On the Reuse of Timing Resilient Architecture for Testing Path Delay Faults in Critical Paths

Felipe A. Kuentzera, Leonardo R. Juracyb and Alexandre M. Amoryc
Faculty of Informatics, PUCRS University, Av. Ipiranga, Porto Alegre, Brazil
afelipe.kuentzer@acad.pucrs.br
bleonardo.juracy@acad.pucrs.br
calexandre.amory@pucrs.br

ABSTRACT


Energy efficiency has become one of the most common and important demands for contemporary applications, increasing the desire for chips that operate near the threshold voltage levels, which unfortunately worsens the effects of process, voltage, and temperature (PVT) variability.
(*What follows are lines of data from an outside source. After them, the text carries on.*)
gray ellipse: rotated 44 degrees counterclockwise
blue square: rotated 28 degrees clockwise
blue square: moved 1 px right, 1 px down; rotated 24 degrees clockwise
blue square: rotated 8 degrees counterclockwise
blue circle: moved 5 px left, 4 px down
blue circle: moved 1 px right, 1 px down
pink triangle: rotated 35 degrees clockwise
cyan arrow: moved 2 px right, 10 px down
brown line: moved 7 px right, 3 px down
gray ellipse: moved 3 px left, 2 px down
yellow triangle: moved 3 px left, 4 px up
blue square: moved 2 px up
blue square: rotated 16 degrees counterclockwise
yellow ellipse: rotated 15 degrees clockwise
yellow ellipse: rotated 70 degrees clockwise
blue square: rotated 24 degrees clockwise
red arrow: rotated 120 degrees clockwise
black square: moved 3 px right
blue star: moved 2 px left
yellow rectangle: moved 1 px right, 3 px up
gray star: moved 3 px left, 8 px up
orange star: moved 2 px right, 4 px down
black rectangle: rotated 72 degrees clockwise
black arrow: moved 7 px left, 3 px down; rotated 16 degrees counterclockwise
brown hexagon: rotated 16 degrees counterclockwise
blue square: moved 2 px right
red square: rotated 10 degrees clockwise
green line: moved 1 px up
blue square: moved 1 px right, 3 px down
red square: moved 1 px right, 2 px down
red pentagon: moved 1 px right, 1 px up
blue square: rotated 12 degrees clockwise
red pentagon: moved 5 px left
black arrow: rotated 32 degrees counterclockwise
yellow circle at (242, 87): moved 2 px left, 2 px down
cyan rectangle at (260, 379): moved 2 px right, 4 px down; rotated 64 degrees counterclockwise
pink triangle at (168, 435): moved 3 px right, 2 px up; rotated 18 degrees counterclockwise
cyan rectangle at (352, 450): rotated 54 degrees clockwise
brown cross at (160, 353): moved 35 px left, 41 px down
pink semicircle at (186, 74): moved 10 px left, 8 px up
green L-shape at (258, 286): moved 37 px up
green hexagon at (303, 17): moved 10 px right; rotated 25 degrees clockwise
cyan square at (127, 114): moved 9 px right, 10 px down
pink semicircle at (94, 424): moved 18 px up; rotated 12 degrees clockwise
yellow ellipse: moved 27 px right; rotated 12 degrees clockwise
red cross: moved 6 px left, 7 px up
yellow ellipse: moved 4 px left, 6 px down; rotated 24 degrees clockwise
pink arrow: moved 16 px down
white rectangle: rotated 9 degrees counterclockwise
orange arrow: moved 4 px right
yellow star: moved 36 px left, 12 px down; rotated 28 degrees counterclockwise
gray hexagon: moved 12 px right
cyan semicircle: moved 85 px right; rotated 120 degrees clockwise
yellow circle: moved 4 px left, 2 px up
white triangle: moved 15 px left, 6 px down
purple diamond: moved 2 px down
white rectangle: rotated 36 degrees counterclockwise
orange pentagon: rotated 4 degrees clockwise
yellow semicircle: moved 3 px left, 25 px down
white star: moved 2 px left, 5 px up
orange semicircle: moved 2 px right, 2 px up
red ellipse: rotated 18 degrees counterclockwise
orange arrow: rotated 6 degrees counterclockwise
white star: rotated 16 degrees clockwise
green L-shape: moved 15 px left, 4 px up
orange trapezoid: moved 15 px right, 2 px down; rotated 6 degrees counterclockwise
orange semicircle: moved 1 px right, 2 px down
An alternative solution to cope with PVT variations are the timing resilient architectures, such as the synchronous Razor family and the asynchronous Blade template, that rely on error detection logic (EDL) to detect and recover from timing violations. On one hand, the use of timing resilient architectures makes the path delay testing more challenging because it is not a matter of simple pass or fails the test. On the other hand, we show that timing resilient architectures, such as Blade, present opportunities to design lowcost online delay testing of the critical paths. Results show the area overhead and fault coverage using functional testing on a 32‐bit MIPS CPU and a crypto core.